**Brief:**
Keep only those lines of the records that include the string "management".

++++ Stored data ++++

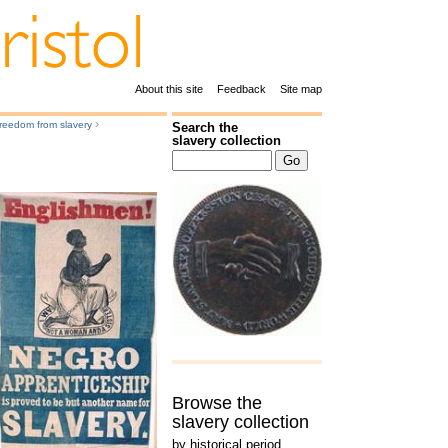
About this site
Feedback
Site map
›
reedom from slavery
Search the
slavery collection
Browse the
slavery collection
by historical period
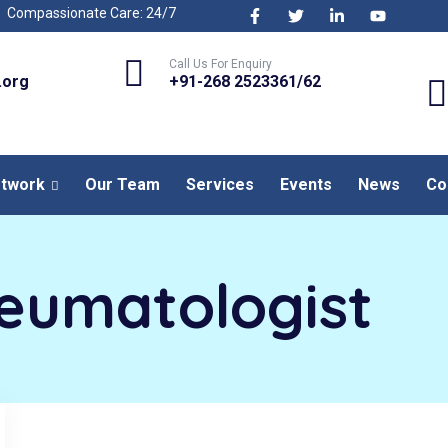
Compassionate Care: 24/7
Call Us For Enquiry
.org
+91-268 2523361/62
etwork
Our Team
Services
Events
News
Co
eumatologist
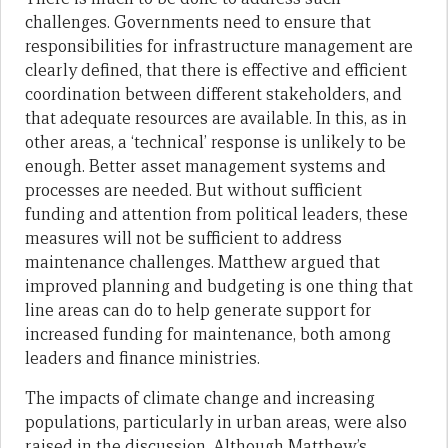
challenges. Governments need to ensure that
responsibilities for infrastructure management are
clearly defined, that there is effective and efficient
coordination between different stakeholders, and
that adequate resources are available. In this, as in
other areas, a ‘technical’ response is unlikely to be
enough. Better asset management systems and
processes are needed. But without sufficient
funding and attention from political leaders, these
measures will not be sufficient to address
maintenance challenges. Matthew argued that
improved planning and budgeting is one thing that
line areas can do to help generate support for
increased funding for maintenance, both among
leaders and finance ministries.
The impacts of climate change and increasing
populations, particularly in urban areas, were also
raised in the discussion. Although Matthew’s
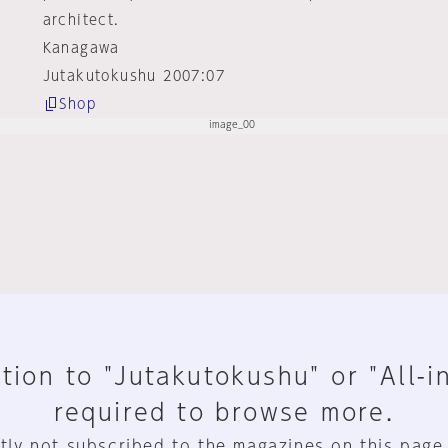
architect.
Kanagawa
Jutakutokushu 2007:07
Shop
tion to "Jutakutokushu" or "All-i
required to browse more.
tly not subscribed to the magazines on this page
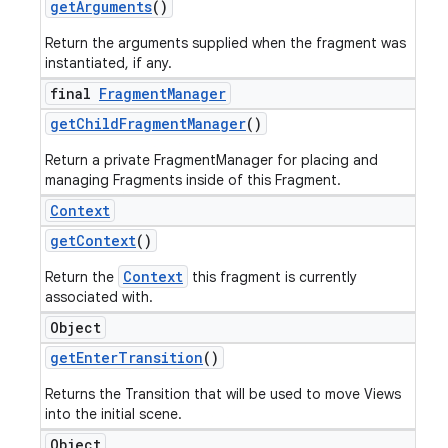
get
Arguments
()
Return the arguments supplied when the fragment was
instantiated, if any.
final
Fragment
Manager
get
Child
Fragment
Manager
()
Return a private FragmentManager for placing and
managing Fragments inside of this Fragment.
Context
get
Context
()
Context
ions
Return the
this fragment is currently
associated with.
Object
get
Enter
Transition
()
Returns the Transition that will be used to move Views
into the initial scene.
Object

++++

**Exercise response:**
responsibilities for infrastructure management are
enough. Better asset management systems and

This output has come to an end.